I resolved to read 50 books this year. I also resolved to blog more, so I’ll be writing 50 posts this year about the 50 books I’ve read. They’re not going to be reviews or critiques necessarily, but more my thoughts and ideas while and after reading the book. If you want to call it a review, fine.
I figured I’d start the year with a classic, A Christmas Carol, by Charles Dickens. If you don’t know the story, you’ve probably been living under a rock for the past 170 years. So welcome to the world, (what are you doing on the internet?) and here’s a plot summary: Ebenezer Scrooge is a miserly old man who loves money more than people. And by that I mean that he loves money more than he loves most people, and that he loves money more than most people love money.
Scrooge hates Christmas. He’s like the successful version of the Grinch, because he annually steals Christmas from those around him and refuses to give it back; his heart arguably shrinks three sizes each year.
That is until the ghosts of Christmas Past, Present and Future visit him shortly before Christmas to show him how happy everyone else is with Christmas (with or without money), how much everyone hates him, and how they can’t wait for him to die so they can go steal his stuff and then dispose of the old miser. Seeing the happiness of others actually softens the stony heart of the humbugger and he decides to change his ways in order to avoid the cold and lonely fate of the possible future, happily wishing a Merry Christmas to all on Christmas morning.
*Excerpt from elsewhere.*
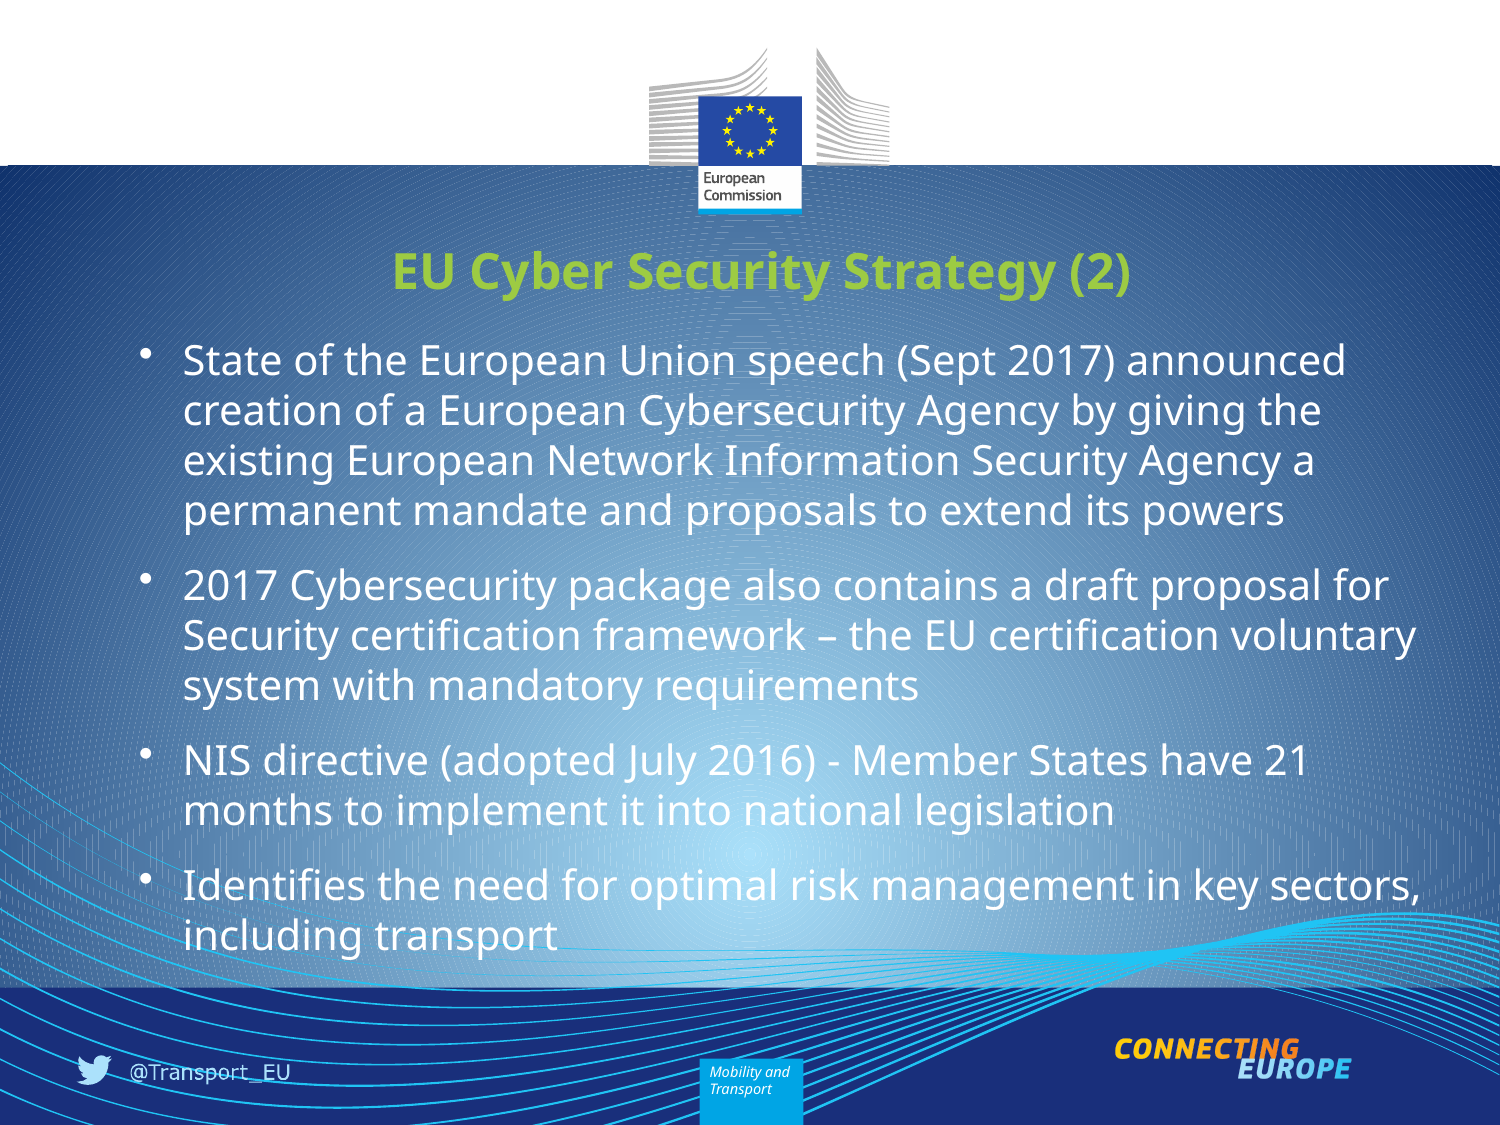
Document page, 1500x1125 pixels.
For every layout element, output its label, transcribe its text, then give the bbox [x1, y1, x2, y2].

list State of the European Union speech (Sept 2017) announced creation of a European Cybersecurity Agency by giving the existing European Network Information Security Agency a permanent mandate and proposals to extend its powers 2017 Cybersecurity package also contains a draft proposal for Security certification framework – the EU certification voluntary system with mandatory requirements NIS directive (adopted July 2016) - Member States have 21 months to implement it into national legislation Identifies the need for optimal risk management in key sectors, including transport [123, 326, 1447, 1012]
picture [1112, 1036, 1355, 1081]
title EU Cyber Security Strategy (2) [76, 231, 1447, 303]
This book was an excellent quick read. It gave me a great outlook on the new year. If I can behave during the year like Scrooge did during this Christmas, I’m sure I’ll be a happier guy surrounded by happier friends. I think the pivotal moment for me as I read the book was near the end when the Ghost of Christmas Yet to Come shows Scrooge to his own grave. Scrooge panics and begs the ghost for mercy or a way to avoid ending up cold, dead, and alone. Like always, the Ghost remains silent and steadfast in his “pointed” warnings. Scrooge asks the ghost one important question: “Are these shadows of the things that Will be, or are they shadows of things that May be, only?” Scrooge’s great moment of clarity comes as he realizes: “Men’s courses will foreshadow certain ends, to which, if preserved in, they must lead. But if the courses be departed from, the ends will change.”
It’s almost like a work of science fiction. Scrooge got to travel to the future and see his fate, so that now he can stay in his own time and place and decide the end that he may work towards.
There’s a bunch of emotional and inspirational goodness that can be drawn from this (but that’s only if you don’t agree with the Novikov Self-Consistency principle).
I recommend the book. It’s short and easy read, Dickens is a phenomenal writer, and I feel like a better person for having read it.